## 任务要求 1
请将原文节选中以"在本发明的方法中，培养条件不特别限定"开头的一段改写为条目式列表，保留其中的主要数值。
## 任务要求 2
从原文节选最后一句之后接着续写这段关于降低渗透压培养基与iPS细胞增殖的文字。

## 原文节选
++++++++

葡萄糖(或者其盐)可以换算为葡萄糖的浓度而成为通常0.1g/L/天～900g/L/天、优选为1g/L/天～200g/L/天、更优选为1g/L/天～20g/L/天的方式添加到本发明的培养基中。

另外，5种氨基酸(色氨酸、丝氨酸、半胱氨酸(胱氨酸)、甲硫氨酸及精氨酸)可以色氨酸的浓度(换算为游离体的色氨酸的浓度)成为通常0.1mg/L/天～11000mg/L/天、优选为1mg/L/天～1000mg/L/天、更优选为1mg/L/天～100mg/L/天、丝氨酸的浓度(换算为游离体的丝氨酸的浓度)成为通常0.1mg/L/天～425000mg/L/天、优选为1mg/L/天～1000mg/L/天、更优选为1mg/L/天～100mg/L/天、半胱氨酸或胱氨酸的浓度(换算为游离体的半胱氨酸的浓度)成为通常0.1mg/L/天～280000mg/L/天、优选为1mg/L/天～1000mg/L/天、更优选为1mg/L/天～100mg/L/天、甲硫氨酸的浓度(换算为游离体的甲硫氨酸的浓度)成为通常0.1mg/L/天～55000mg/L/天、优选为1mg/L/天～1000mg/L/天、更优选为1mg/L/天～100mg/L/天、精氨酸的浓度(换算为游离体的精氨酸的浓度)成为通常0.1mg/L/天～150000mg/L/天、优选为1mg/L/天～2000mg/L/天、更优选为1mg/L/天～200mg/L/天的方式添加到本发明的培养基中。

另外，在将本发明的方法适用于干细胞时，在优选的一实施方式中，也可将bFGF和/或胆碱追加添加到本发明的培养基中。

在本发明的方法中，培养条件不特别限定，只要对应于细胞种、细胞密度、培养方法(接附培养/悬浮培养等)等选择公知的方法即可。例如，培养温度可通常为25℃～39℃、优选为33℃～39℃。作为二氧化碳浓度，可通常为4体积％～10体积％、优选为4体积％～6体积％。作为氧浓度，可通常为1体积％～25体积％、优选为4体积％～20体积％。

在以下的实施例中对本发明更具体地进行说明，但本发明不受这些例的任何限定。

【实施例】

在以下的实施例中，评价由降低渗透压的培养基的人工多能性干细胞(iPS细胞)的增殖效果。作为iPS细胞，使用自iPSAcademia日本公司购入的1210B2株。另外，作为iPS细胞用培养基，使用市售的StemFit AK03N(味之素公司)。

++++++++

## 待研究数据

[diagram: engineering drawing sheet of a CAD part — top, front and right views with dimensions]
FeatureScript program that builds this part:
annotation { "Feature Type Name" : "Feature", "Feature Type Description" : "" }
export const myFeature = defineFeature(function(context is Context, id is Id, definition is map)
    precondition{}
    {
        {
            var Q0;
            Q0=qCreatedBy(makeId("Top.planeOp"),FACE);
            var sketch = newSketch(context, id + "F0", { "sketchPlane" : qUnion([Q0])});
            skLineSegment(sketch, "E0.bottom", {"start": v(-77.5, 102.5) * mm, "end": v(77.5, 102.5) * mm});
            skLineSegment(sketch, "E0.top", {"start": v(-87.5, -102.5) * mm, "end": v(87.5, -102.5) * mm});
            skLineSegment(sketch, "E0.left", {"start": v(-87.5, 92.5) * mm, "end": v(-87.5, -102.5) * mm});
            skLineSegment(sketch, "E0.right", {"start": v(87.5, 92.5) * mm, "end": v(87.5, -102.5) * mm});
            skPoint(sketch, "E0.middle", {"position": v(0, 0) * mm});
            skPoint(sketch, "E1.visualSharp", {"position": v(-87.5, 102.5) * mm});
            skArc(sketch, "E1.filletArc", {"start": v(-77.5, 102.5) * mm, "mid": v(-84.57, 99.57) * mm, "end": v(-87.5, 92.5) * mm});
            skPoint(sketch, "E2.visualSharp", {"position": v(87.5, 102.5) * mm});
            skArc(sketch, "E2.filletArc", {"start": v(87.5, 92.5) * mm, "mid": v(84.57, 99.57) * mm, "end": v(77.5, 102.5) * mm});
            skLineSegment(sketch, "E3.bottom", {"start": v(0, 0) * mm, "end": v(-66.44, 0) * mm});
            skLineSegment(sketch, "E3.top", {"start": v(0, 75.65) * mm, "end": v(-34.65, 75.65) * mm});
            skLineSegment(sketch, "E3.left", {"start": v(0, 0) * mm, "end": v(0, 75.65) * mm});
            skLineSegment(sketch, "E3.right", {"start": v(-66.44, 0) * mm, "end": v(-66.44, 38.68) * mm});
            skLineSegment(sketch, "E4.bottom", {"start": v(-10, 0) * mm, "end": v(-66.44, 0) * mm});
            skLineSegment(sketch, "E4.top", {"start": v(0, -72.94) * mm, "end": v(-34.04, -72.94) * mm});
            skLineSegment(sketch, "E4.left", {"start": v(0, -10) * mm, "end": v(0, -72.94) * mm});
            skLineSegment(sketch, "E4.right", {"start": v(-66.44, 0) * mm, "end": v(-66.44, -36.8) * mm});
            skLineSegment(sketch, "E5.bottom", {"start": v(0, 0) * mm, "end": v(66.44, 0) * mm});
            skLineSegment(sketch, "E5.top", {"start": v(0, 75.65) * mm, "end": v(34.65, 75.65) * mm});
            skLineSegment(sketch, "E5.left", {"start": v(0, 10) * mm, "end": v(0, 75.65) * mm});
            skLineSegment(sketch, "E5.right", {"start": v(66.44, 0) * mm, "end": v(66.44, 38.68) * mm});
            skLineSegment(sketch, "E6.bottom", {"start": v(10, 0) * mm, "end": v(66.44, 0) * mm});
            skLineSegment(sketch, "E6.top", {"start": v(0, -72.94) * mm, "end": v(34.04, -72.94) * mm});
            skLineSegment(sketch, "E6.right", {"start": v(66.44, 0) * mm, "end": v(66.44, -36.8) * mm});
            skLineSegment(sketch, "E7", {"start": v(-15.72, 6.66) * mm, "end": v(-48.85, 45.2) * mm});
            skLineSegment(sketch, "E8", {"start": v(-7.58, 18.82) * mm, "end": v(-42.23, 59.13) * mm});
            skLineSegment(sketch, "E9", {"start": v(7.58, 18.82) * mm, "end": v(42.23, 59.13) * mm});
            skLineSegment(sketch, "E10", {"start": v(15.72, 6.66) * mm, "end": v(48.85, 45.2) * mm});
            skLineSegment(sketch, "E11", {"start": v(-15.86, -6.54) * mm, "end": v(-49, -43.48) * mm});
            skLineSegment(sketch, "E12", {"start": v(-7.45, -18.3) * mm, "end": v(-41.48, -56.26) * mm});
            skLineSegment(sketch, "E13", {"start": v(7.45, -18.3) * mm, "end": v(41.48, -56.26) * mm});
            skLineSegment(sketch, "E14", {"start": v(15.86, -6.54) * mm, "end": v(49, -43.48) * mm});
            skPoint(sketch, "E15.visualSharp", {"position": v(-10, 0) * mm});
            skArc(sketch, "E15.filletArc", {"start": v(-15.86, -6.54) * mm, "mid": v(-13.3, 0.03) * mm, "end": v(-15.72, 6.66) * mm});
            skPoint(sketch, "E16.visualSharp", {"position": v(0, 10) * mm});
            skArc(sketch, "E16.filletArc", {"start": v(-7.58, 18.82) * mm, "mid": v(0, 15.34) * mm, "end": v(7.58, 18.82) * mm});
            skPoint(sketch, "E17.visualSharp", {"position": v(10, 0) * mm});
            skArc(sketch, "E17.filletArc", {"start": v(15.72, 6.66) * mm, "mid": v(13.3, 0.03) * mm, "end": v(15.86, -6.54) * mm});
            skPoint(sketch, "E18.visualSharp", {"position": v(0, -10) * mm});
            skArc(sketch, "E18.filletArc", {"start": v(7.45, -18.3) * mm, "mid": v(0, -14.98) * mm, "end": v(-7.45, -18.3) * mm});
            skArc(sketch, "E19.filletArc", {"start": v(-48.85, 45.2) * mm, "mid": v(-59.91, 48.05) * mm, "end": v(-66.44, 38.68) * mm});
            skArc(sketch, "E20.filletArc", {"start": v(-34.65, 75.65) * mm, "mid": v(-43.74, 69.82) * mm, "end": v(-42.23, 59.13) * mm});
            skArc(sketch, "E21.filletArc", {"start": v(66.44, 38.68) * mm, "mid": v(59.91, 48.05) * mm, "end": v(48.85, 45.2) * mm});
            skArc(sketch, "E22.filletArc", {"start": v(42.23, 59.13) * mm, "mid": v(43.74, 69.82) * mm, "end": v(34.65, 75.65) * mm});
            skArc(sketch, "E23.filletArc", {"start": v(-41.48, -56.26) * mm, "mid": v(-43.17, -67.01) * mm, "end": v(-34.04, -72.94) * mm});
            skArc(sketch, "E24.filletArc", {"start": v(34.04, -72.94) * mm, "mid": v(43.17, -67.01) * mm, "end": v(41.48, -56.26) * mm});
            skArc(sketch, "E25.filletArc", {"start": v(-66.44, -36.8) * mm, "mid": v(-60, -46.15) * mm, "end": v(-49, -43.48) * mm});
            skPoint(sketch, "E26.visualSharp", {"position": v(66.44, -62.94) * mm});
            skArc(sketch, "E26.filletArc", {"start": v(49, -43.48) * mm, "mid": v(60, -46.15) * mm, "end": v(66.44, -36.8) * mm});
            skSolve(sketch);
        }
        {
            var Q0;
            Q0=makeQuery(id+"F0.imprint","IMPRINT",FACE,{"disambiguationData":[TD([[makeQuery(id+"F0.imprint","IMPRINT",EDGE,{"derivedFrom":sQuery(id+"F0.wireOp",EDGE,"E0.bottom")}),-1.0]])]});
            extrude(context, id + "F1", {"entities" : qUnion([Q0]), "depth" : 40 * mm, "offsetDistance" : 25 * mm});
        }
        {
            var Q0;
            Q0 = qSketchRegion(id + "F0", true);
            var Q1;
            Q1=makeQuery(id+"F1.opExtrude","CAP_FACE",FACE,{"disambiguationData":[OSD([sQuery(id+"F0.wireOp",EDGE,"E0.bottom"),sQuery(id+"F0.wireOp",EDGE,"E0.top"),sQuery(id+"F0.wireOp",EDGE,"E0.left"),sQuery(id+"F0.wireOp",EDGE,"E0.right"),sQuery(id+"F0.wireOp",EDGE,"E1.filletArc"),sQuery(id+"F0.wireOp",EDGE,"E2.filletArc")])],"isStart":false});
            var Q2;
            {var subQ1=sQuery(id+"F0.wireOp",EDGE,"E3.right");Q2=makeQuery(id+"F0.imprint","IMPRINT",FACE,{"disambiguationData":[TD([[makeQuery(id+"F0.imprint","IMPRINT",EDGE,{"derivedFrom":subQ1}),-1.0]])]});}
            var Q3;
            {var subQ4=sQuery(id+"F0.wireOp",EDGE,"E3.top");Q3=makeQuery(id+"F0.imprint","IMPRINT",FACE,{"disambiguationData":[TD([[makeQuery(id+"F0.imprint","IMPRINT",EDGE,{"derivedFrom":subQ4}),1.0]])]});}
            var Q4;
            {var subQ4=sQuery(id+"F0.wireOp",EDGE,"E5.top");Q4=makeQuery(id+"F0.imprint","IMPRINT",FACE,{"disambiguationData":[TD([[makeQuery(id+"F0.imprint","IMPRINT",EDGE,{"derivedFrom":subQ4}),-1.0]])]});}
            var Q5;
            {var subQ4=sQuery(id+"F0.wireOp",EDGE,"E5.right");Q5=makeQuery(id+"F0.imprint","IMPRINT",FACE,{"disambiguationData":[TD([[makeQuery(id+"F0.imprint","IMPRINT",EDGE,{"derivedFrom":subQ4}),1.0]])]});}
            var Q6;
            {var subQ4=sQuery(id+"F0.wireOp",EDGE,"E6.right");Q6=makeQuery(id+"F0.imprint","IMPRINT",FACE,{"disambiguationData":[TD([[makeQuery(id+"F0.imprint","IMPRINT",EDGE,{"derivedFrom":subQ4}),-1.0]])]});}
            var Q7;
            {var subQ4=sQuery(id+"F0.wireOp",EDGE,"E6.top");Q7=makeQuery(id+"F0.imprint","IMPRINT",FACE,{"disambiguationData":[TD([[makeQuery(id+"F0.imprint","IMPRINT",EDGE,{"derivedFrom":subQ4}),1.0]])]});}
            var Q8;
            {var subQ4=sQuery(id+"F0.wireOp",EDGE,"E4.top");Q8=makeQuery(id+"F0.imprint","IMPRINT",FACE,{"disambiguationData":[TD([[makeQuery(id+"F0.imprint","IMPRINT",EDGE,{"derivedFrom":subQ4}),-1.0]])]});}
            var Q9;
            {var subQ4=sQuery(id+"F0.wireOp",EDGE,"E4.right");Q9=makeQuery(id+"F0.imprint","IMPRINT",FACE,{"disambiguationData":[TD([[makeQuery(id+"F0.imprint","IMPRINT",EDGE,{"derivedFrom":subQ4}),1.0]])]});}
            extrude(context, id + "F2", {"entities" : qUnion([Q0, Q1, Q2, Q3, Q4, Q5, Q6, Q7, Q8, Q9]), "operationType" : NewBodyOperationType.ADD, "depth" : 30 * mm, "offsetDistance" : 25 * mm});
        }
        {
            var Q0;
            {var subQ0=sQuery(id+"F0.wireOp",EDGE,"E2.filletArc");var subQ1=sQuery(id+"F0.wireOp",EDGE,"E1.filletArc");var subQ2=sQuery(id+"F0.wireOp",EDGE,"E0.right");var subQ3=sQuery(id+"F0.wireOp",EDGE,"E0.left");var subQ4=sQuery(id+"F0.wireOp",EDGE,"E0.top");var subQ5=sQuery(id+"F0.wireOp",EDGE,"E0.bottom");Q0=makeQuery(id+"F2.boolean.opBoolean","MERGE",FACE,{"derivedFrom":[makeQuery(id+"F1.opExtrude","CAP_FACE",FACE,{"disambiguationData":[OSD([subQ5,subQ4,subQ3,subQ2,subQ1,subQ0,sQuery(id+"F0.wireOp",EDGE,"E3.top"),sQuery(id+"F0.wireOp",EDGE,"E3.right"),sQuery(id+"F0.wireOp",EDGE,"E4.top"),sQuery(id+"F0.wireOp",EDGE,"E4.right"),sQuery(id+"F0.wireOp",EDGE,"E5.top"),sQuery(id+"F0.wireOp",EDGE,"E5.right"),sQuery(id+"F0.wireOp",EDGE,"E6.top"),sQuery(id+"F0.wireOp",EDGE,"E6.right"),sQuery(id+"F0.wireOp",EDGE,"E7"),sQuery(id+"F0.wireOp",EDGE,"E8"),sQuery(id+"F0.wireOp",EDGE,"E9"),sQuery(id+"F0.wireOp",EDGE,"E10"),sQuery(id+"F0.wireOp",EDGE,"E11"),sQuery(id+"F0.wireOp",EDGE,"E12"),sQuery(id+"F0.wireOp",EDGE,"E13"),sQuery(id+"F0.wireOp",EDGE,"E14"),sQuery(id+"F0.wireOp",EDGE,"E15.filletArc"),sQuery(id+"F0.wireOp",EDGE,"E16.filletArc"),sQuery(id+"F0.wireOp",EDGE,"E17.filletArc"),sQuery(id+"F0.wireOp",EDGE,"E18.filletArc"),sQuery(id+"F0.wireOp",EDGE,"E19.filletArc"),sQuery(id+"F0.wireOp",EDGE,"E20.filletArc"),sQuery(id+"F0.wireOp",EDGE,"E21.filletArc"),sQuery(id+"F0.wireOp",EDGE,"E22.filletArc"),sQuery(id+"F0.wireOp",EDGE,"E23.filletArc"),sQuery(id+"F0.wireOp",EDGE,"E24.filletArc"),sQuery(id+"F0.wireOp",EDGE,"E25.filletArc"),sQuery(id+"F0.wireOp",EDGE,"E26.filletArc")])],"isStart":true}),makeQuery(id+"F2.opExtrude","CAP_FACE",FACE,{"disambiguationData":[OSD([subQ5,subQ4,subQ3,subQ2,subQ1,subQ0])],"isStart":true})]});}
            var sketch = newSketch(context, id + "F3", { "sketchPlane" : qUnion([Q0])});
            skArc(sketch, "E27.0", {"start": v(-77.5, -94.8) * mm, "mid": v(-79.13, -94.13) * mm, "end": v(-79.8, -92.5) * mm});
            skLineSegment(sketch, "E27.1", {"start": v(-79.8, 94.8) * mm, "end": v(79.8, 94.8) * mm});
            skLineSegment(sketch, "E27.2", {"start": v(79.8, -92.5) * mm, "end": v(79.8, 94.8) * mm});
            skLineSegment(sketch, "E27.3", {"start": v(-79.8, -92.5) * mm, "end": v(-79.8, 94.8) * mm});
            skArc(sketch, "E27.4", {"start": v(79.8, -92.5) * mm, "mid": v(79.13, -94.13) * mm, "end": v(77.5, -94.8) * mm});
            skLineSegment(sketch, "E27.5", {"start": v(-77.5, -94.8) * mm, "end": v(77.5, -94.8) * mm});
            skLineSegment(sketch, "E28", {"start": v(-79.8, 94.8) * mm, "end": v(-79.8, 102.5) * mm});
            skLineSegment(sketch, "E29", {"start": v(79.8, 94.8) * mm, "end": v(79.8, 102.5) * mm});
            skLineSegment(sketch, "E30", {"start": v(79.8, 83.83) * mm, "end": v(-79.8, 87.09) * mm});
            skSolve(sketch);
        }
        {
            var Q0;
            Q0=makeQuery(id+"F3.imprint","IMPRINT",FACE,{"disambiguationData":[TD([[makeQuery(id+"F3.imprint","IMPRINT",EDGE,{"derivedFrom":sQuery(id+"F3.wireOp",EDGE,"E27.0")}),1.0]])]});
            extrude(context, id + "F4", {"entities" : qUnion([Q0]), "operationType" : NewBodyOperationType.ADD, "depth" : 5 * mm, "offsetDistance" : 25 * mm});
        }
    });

++++++++

## 作答区 1
- 培养条件：不特别限定，按细胞种、细胞密度、培养方法（接附培养/悬浮培养等）选择公知方法即可
- 培养温度：通常25℃～39℃，优选33℃～39℃
- 二氧化碳浓度：通常4体积％～10体积％，优选4体积％～6体积％
- 氧浓度：通常1体积％～25体积％，优选4体积％～20体积％

## 作答区 2
【实施例1：由使用悬浮培养系的降低渗透压的培养基的iPS细胞的增殖促进效果】

使用iPS细胞用30mL一次性生物反应器(ABLE公司、型号BWV-S03A)，将iPS细胞1210B2株以6×10⁵个细胞/mL的细胞密度接种到StemFit AK03N+10μM Y-27632(Wako公司、034-24024)中，在CO₂温育器内在37℃、CO₂浓度＝5％、搅拌速度＝120rpm的条件下搅拌培养。在接种第2天，将7成的培养基用StemFit AK03N更换。用注射用水(大塚制药公司)稀释StemFit AK03N的A液，制作调制到220mOsmol/kg的StemFit AK03N。另外，用注射用水稀释StemFit AK03N的A液，制作用NaCl(和光纯药公司)添加调制到260mOsmol/kg的StemFitAK03N。在接种第3天，将细胞悬浮液10mL再悬浮于新鲜的220mOsmol/kg StemFit AK03N或260mOsmol/kg StemFit AK03N，移到生物反应器的ambr15(sartorius：001-0881)，持续在37℃、pH＝7.2、溶解氧浓度＝20％、搅拌速度＝300rpm的条件下搅拌培养。将7成的培养基用220mOsmol/kg StemFit AK03N或260mOsmol/kg StemFit AK03N进行1天1次更换，再者向两组添加40mg/L/天Trp(味之素公司)、40mg/L/天Ser(味之素公司)、40mg/L/天Cys(日本蛋白公司)、40mg/L/天Met(味之素公司)、160mg/L/天Arg(味之素公司)、4g/L/天D-葡萄糖(NACALAI TESQUE公司：16806-25)。在培养第12天，使用生死细胞自动分析仪的Vi-CELL^TMXR(Beckman Coulter公司)测定活细胞数。另外，使用冰点降低法渗透压计的OSMOMAT auto(Gonotec公司)测定培养第12天的培养上清的渗透压。

以1次重复验证渗透压对iPS细胞的增殖的影响的结果示于图1，另外其时的渗透压示于图2。通过使用将渗透压调整到220mOsmol/kg的培养基，调整培养中的渗透压，得到了显示细胞增殖促进效果的结果。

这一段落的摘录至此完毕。